November 25

The irrepressible inventive spirit of the American male during the 19th century is evident in the hundreds of patents filed in the Patent Office describing devices by which the laborious operation of setting type by hand might be automated, and as a byproduct the pockets of the inventor might be suitably garnished. One such patent, granted to O.L. Brown of Boston on this day in 1862, stated:

“This invention consists in placing the type in a case formed of cells of such a width as to admit of a single row of type, and using in connection therewith a sliding stick, together with a mechanism arranged in such a manner that the stick may be shoved along below the case, and brought to a proper relative position with any of the rows of type in the case, the type to be discharged from the case and properly deposited in the stick.”

In a similar vein was the invention of Henry Harger, of Delhi, Iowa, for which a patent was granted in 1860, which consisted “in the arrangement of machinery in connection with the type case by which the types are fed to the composing-stick, and of an arrangement of fingers and levers in connection with the composing-stick, by which the lines may be taken from the case and set in line.”

An even more wonderful and complicated mechanism is portrayed by the patent secured by D.B. Ray, of Circleville, Ohio, for a machine in which “tubes are so constructed that the type, as they are being distributed into hoppers by hand, shall be made to arrange themselves in passing through the tubes with the notched edges all turned the same way. The arm is twisted for the purpose of reversing the position of the type as it passes down. Catches are placed at the bottom of each tube to prevent the type from sliding out, which tubes are operated, when necessary, by a key. The composing-stick is so constructed, with a spring and slide attached, as to bring the type into a perpendicular position at whatever angle they may be dropped into the stick.”

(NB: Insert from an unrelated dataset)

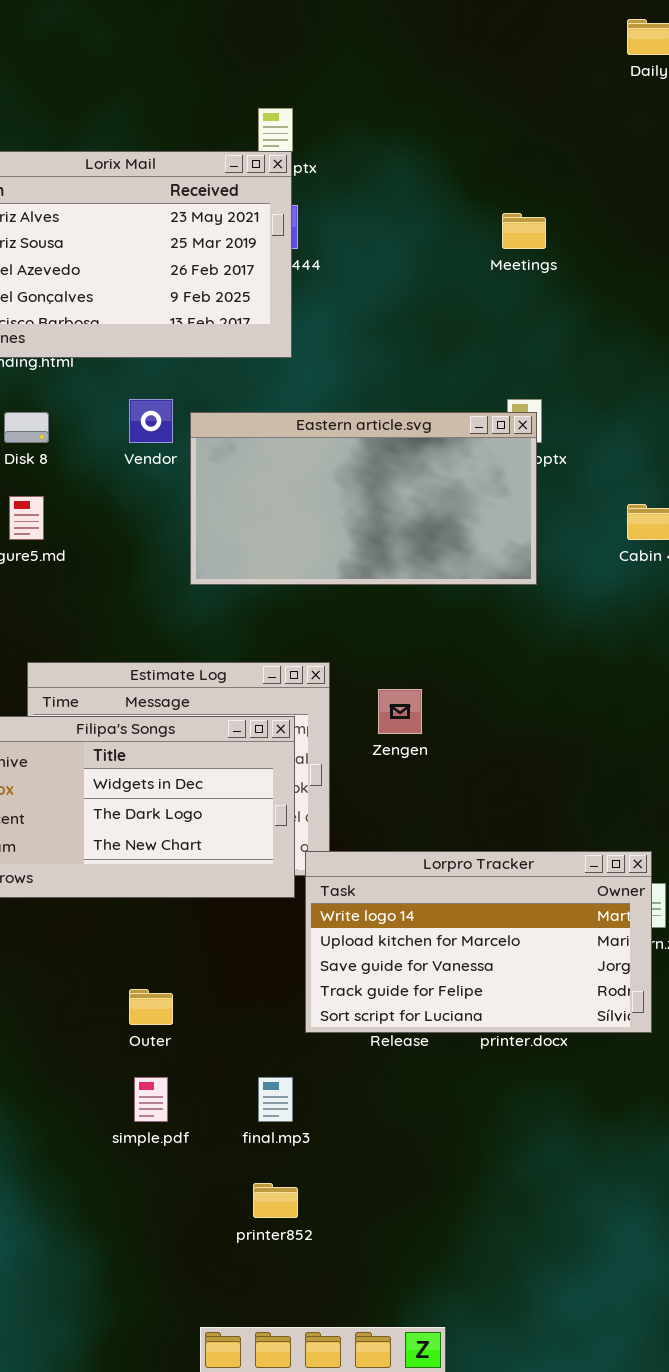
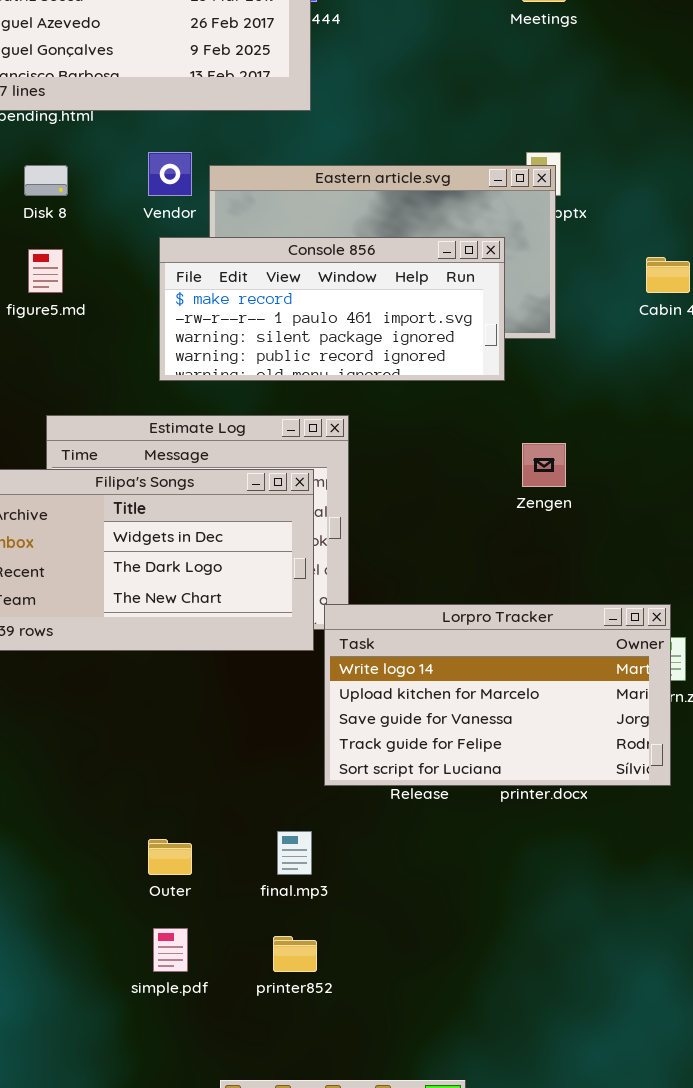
Console 856: none -> [159,237,505,381], opened
Zengen: [378,689,422,734] -> [522,443,566,487], moved
Outer: [129,989,173,1025] -> [148,839,192,875], moved
simple.pdf: [134,1077,168,1122] -> [153,928,188,972], moved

William H. Mitchell, of New York City, received a patent in 1853 for a device which “consists of means for distributing types from the form, and setting them up in rows, within grooves, a given letter in each groove or row, with the faces of the types upwards, and in a line. From these grooves the types are removed, each row of a given letter at a time, and placed within slides or conductors which supply them to an apparatus connected with finger-keys. The striking of any given finger-key drops one of the types upon a series of belts, which are moved by pulleys; the belts conduct the type to a composing wheel or conductor, in the order in which the keys drop them.”

The following year Mr. Mitchell patented an improvement in his machine which “applies to the parts for dropping the types from the conductors on to the belt which carries it to the composing apparatus, and also comprises the invention of the wheel for setting up or composing type in a line.”